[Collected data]
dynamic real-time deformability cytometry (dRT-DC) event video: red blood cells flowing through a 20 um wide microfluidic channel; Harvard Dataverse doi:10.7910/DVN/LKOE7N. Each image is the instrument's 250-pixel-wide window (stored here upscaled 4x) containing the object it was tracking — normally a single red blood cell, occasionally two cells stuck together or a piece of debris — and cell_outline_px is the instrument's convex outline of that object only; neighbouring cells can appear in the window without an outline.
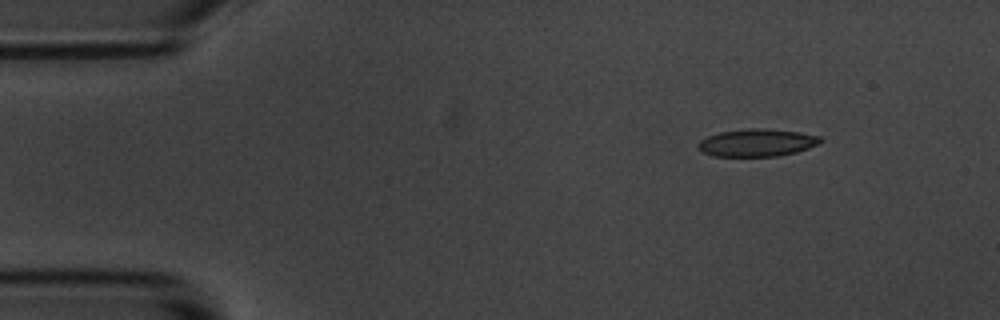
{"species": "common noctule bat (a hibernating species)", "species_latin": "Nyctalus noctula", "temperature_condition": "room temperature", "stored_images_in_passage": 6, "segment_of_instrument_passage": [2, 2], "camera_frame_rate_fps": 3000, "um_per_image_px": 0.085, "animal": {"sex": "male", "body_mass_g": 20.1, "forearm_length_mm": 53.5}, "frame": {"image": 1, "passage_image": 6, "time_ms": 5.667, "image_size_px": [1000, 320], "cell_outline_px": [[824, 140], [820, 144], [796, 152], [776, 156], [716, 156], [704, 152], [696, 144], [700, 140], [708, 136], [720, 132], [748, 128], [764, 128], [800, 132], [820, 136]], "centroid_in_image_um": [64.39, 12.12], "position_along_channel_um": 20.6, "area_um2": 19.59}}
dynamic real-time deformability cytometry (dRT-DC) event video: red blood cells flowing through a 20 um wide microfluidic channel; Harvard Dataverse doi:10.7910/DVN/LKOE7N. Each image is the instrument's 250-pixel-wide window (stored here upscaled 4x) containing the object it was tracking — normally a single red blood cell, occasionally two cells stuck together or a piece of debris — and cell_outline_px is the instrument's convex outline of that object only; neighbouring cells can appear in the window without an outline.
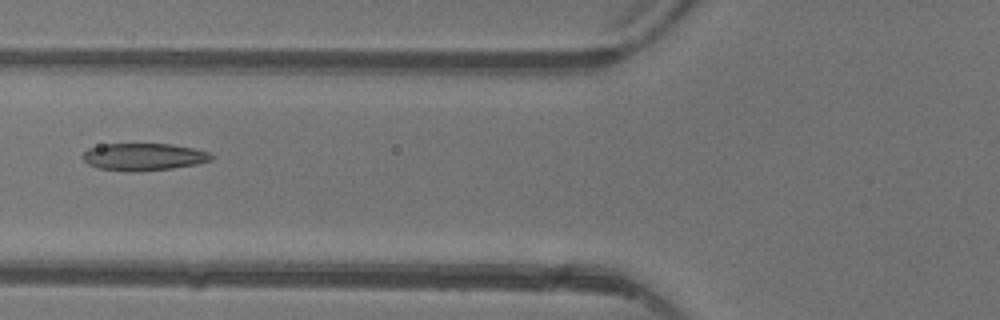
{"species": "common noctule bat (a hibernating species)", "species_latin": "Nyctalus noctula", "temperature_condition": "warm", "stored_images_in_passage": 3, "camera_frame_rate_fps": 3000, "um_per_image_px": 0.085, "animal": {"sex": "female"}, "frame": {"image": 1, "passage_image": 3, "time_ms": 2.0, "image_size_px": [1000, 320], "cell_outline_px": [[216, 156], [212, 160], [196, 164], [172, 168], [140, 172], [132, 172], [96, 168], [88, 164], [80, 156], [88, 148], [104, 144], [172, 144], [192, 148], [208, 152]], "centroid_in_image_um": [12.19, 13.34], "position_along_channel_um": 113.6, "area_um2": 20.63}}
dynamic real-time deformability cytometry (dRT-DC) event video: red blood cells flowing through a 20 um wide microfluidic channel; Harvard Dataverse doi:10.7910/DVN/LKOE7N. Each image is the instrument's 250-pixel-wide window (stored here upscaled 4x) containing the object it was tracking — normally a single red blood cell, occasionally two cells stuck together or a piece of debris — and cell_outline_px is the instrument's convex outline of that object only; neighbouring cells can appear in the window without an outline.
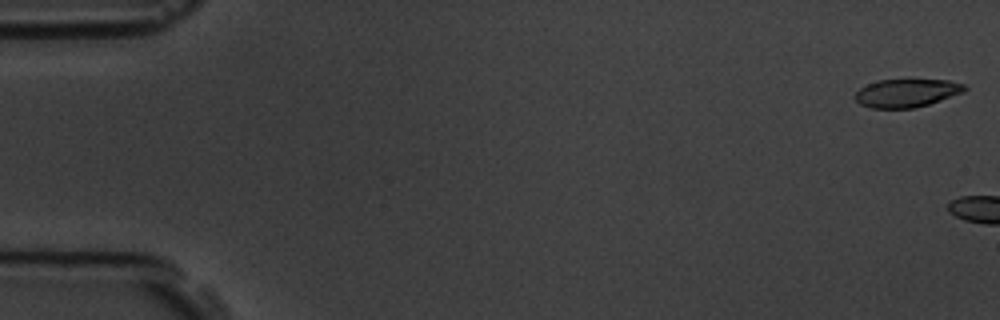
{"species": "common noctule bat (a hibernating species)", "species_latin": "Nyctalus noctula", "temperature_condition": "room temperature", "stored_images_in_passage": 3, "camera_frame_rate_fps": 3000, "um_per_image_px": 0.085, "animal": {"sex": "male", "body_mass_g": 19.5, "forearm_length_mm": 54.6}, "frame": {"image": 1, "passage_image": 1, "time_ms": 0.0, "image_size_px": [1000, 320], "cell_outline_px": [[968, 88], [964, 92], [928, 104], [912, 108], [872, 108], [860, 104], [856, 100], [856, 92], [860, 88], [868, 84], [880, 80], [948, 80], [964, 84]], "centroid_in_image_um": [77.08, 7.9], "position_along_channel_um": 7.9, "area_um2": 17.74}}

### Work to be completed
Would you return the data exactly as written, without the pictures?

### Correct response
dynamic real-time deformability cytometry (dRT-DC) event video: red blood cells flowing through a 20 um wide microfluidic channel; Harvard Dataverse doi:10.7910/DVN/LKOE7N. Each image is the instrument's 250-pixel-wide window (stored here upscaled 4x) containing the object it was tracking — normally a single red blood cell, occasionally two cells stuck together or a piece of debris — and cell_outline_px is the instrument's convex outline of that object only; neighbouring cells can appear in the window without an outline.
{"species": "common noctule bat (a hibernating species)", "species_latin": "Nyctalus noctula", "temperature_condition": "room temperature", "stored_images_in_passage": 6, "segment_of_instrument_passage": [2, 2], "camera_frame_rate_fps": 3000, "um_per_image_px": 0.085, "animal": {"sex": "male", "body_mass_g": 20.1, "forearm_length_mm": 53.5}, "frame": {"image": 1, "passage_image": 6, "time_ms": 5.667, "image_size_px": [1000, 320], "cell_outline_px": [[824, 140], [820, 144], [796, 152], [776, 156], [716, 156], [704, 152], [696, 144], [700, 140], [708, 136], [720, 132], [748, 128], [764, 128], [800, 132], [820, 136]], "centroid_in_image_um": [64.39, 12.12], "position_along_channel_um": 20.6, "area_um2": 19.59}}
dynamic real-time deformability cytometry (dRT-DC) event video: red blood cells flowing through a 20 um wide microfluidic channel; Harvard Dataverse doi:10.7910/DVN/LKOE7N. Each image is the instrument's 250-pixel-wide window (stored here upscaled 4x) containing the object it was tracking — normally a single red blood cell, occasionally two cells stuck together or a piece of debris — and cell_outline_px is the instrument's convex outline of that object only; neighbouring cells can appear in the window without an outline.
{"species": "common noctule bat (a hibernating species)", "species_latin": "Nyctalus noctula", "temperature_condition": "warm", "stored_images_in_passage": 3, "camera_frame_rate_fps": 3000, "um_per_image_px": 0.085, "animal": {"sex": "female"}, "frame": {"image": 1, "passage_image": 3, "time_ms": 2.0, "image_size_px": [1000, 320], "cell_outline_px": [[216, 156], [212, 160], [196, 164], [172, 168], [140, 172], [132, 172], [96, 168], [88, 164], [80, 156], [88, 148], [104, 144], [172, 144], [192, 148], [208, 152]], "centroid_in_image_um": [12.19, 13.34], "position_along_channel_um": 113.6, "area_um2": 20.63}}
dynamic real-time deformability cytometry (dRT-DC) event video: red blood cells flowing through a 20 um wide microfluidic channel; Harvard Dataverse doi:10.7910/DVN/LKOE7N. Each image is the instrument's 250-pixel-wide window (stored here upscaled 4x) containing the object it was tracking — normally a single red blood cell, occasionally two cells stuck together or a piece of debris — and cell_outline_px is the instrument's convex outline of that object only; neighbouring cells can appear in the window without an outline.
{"species": "common noctule bat (a hibernating species)", "species_latin": "Nyctalus noctula", "temperature_condition": "room temperature", "stored_images_in_passage": 3, "camera_frame_rate_fps": 3000, "um_per_image_px": 0.085, "animal": {"sex": "male", "body_mass_g": 19.5, "forearm_length_mm": 54.6}, "frame": {"image": 1, "passage_image": 1, "time_ms": 0.0, "image_size_px": [1000, 320], "cell_outline_px": [[968, 88], [964, 92], [928, 104], [912, 108], [872, 108], [860, 104], [856, 100], [856, 92], [860, 88], [868, 84], [880, 80], [948, 80], [964, 84]], "centroid_in_image_um": [77.08, 7.9], "position_along_channel_um": 7.9, "area_um2": 17.74}}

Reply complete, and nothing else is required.